*Assigned task*.
Write down exactly what lies from the line containing "me hört, ihn erkennt und ihm folgt?" to the end of the records, inclusive, and omit the pictures.
═════ Data for this exercise ═════
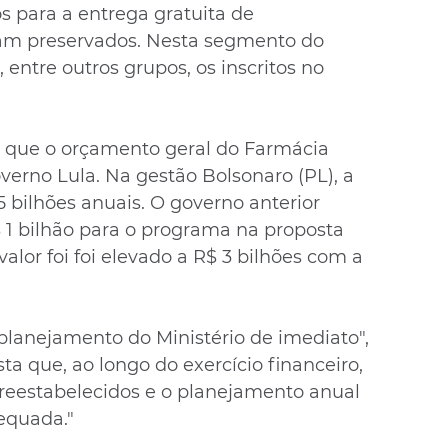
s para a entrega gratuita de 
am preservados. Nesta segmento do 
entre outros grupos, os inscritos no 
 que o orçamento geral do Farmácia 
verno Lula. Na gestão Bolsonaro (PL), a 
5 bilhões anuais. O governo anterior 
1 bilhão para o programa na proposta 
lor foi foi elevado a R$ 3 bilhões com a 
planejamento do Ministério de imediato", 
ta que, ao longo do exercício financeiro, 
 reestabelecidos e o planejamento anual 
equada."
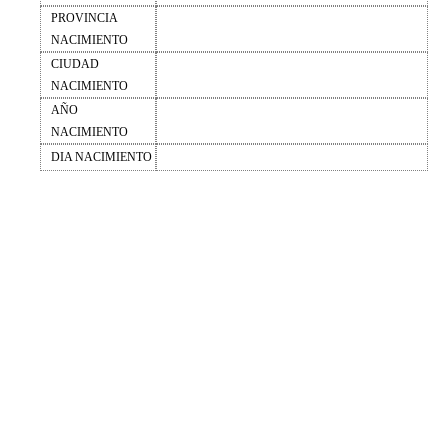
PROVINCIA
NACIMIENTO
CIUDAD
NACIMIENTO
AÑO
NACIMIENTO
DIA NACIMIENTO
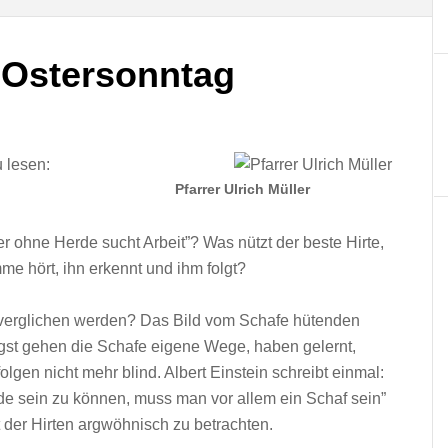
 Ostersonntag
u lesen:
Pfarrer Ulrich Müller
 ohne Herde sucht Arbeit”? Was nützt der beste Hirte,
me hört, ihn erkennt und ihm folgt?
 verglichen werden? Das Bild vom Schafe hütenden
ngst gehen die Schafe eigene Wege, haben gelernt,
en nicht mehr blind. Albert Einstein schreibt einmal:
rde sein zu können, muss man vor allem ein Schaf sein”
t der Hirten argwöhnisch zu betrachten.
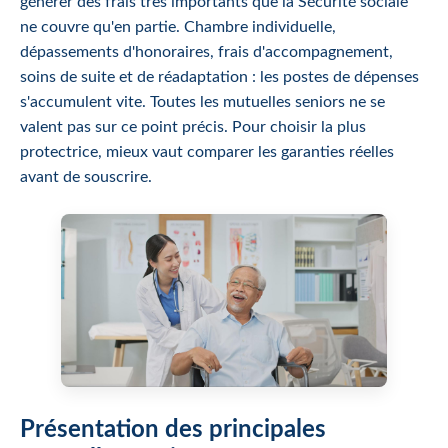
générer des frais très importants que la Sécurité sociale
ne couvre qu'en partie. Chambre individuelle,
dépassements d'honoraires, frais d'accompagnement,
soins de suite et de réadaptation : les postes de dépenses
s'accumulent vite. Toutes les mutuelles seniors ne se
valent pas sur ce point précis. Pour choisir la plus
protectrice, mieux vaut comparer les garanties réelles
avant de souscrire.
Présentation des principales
═════
*Response to the exercise*.
me hört, ihn erkennt und ihm folgt?
 verglichen werden? Das Bild vom Schafe hütenden
ngst gehen die Schafe eigene Wege, haben gelernt,
en nicht mehr blind. Albert Einstein schreibt einmal:
rde sein zu können, muss man vor allem ein Schaf sein”
t der Hirten argwöhnisch zu betrachten.
générer des frais très importants que la Sécurité sociale
ne couvre qu'en partie. Chambre individuelle,
dépassements d'honoraires, frais d'accompagnement,
soins de suite et de réadaptation : les postes de dépenses
s'accumulent vite. Toutes les mutuelles seniors ne se
valent pas sur ce point précis. Pour choisir la plus
protectrice, mieux vaut comparer les garanties réelles
avant de souscrire.
Présentation des principales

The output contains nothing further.